● **TRY IT**
Look through the records, and wherever the string "Дата" turns up, copy out that line.
DATA EXTRACT section start
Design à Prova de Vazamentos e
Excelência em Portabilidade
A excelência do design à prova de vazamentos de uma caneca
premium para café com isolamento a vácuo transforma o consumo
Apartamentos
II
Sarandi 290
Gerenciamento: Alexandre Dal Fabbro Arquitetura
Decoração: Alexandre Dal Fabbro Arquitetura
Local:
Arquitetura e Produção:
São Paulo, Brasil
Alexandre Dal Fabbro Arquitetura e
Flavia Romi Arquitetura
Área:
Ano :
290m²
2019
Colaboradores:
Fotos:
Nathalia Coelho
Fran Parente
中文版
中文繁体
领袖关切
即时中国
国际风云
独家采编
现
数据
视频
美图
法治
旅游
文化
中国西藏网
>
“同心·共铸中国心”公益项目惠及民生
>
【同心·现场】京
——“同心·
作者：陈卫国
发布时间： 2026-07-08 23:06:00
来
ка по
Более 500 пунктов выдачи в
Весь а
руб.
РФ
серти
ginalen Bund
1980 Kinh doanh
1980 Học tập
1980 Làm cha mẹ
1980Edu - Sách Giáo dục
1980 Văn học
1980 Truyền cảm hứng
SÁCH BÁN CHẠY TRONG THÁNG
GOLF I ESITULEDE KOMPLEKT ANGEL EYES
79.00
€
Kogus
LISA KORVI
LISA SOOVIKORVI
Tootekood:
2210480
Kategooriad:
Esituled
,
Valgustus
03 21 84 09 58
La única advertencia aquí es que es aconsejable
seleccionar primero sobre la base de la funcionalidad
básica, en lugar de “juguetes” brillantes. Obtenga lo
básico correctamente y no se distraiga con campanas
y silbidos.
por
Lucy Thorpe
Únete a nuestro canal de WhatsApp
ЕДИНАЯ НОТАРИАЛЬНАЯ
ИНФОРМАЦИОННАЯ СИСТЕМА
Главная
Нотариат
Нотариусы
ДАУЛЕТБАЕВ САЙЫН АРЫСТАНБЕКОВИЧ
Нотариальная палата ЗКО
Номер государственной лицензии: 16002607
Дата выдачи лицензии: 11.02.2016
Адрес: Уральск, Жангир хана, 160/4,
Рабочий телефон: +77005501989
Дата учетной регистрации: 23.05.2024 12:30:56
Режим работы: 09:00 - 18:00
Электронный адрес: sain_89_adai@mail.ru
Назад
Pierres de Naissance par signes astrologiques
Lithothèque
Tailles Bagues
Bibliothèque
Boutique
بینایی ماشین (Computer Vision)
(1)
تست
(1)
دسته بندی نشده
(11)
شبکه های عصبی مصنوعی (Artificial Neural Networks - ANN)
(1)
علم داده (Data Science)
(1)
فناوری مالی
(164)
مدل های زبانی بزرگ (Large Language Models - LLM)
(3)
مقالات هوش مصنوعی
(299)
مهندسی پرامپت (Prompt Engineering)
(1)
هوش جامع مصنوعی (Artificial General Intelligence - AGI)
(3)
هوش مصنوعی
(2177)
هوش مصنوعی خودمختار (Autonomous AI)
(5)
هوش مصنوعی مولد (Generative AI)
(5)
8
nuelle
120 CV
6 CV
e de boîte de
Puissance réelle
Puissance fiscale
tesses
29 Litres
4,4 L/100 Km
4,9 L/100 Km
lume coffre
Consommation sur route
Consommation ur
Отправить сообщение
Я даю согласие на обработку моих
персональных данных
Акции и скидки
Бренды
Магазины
DATA EXTRACT section end
● **SOLUTION TO THIS EXERCISE**
Дата выдачи лицензии: 11.02.2016
Дата учетной регистрации: 23.05.2024 12:30:56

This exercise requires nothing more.